How desperate are we for God? Are our prayers half-hearted or are we praying with the desperation of a dying man? Do we seek God with all that is within us? Do we know that God answers the humble prayer of faith? As we are told in I John 5: 14:

"Now this is the confidence that we have in Him, that if we ask anything according to His will, He hears us."

In Psalm 18: 4-6 David cries out to God in desperation. This is what he says:

"The pangs of death surrounded me, And the floods of ungodliness made me afraid. The sorrows of Sheol surrounded me; The snares of death confronted me. In my distress I called upon the Lord, And cried out to my God; He heard my voice from His temple, And my cry came before Him, even to His ears."

David feared for his life. He was distressed by the level of ungodliness that he had seen. Distressed and desperate he cried out to God and God heard him. This psalm was a song of gratitude and thankfulness that God heard his pain and delivered him from his enemies and from Saul. He would sing almost the same song at the end of his life in 2 Samuel 22.

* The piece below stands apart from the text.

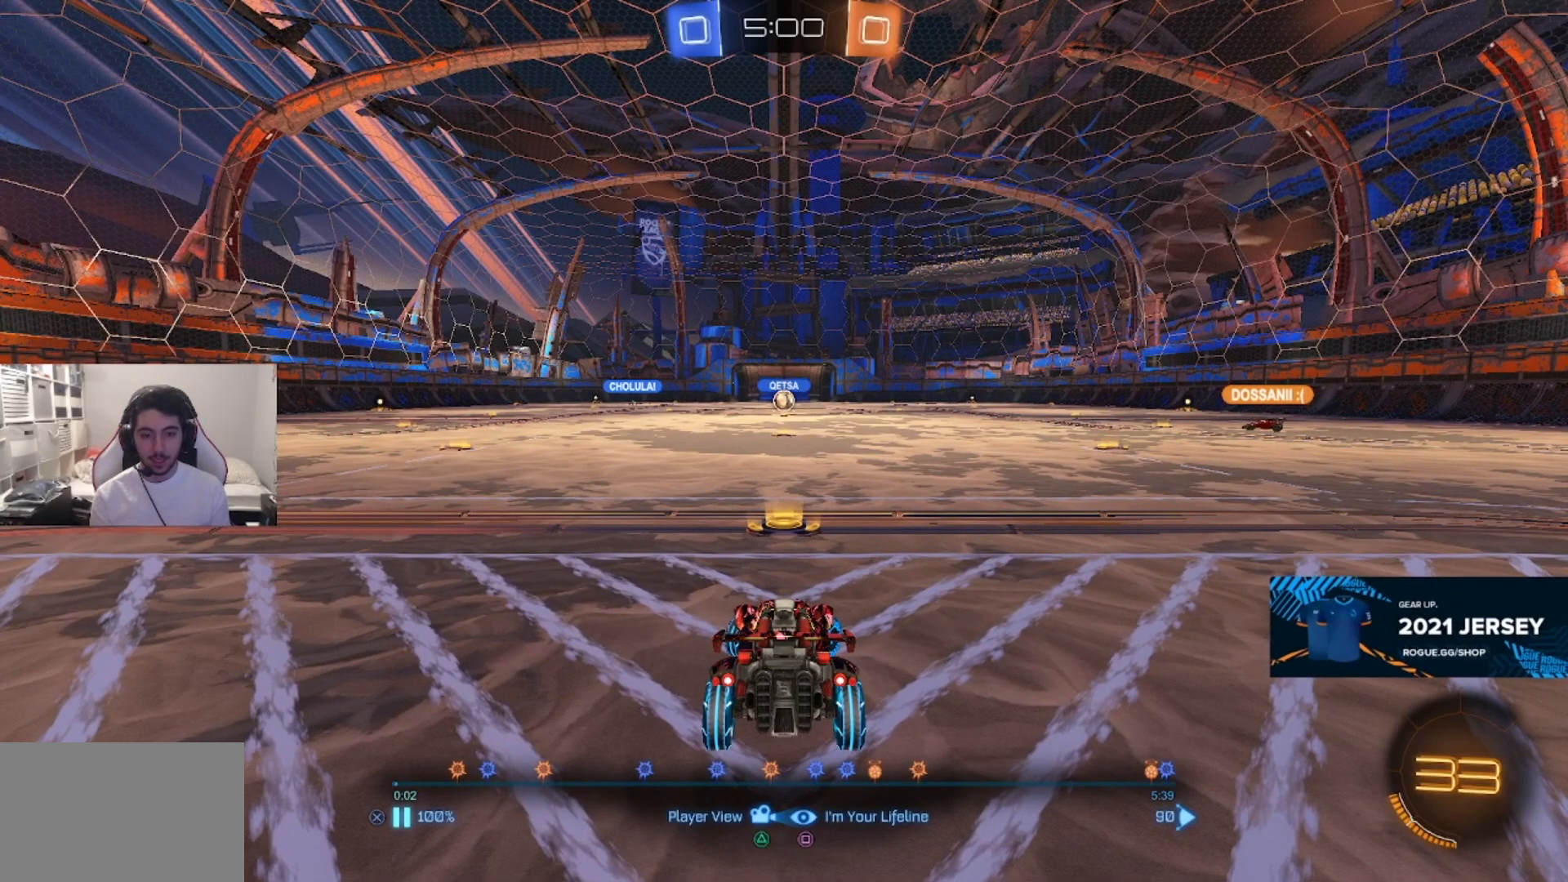
{"buttons": ["CIRCLE"], "left_stick": "center", "right_stick": "center", "events": [[33, "CIRCLE", "up"], [450, "CIRCLE", "down"]]}
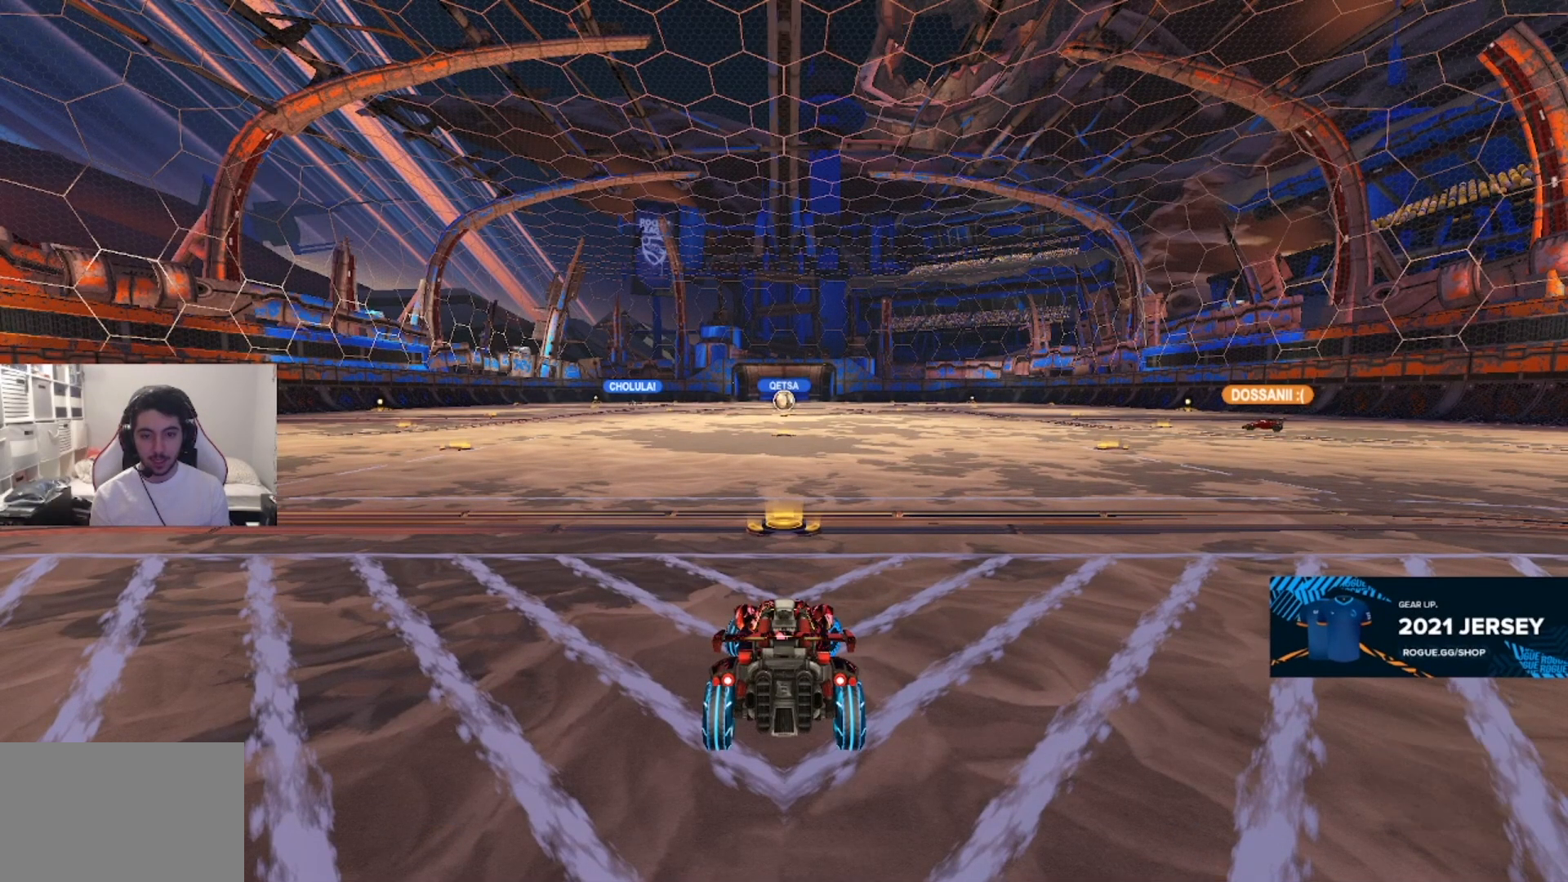
{"buttons": [], "left_stick": "center", "right_stick": "center", "events": [[17, "CIRCLE", "up"], [117, "CIRCLE", "down"], [200, "CIRCLE", "up"], [283, "CIRCLE", "down"], [383, "CIRCLE", "up"]]}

The book of Habakkuk finds the prophet questioning why violence, sin and strife continues. He is desperate to understand why God would allow such things to go on. God explains to him why and in the end, we read Habakkuk's response:

"Though the fig tree may not blossom, Nor fruit be on the vines; Though the labor of the olive may fail, And the fields yield no food; Though the flock may be cut off from the fold, And there be no herd in the stalls— Yet I will rejoice in the Lord, I will joy in the God of my salvation." Habakkuk 3: 17-18

In Isaiah 37 King Hezekiah hears the plans of the King of Assyria to destroy Israel and desperately pleads with God to save his nation from the hands of the great army of the Assyrians. God tells Hezekiah, "because you have prayed to me" He will deliver Israel from the Assyrians, which He does in a miraculous way.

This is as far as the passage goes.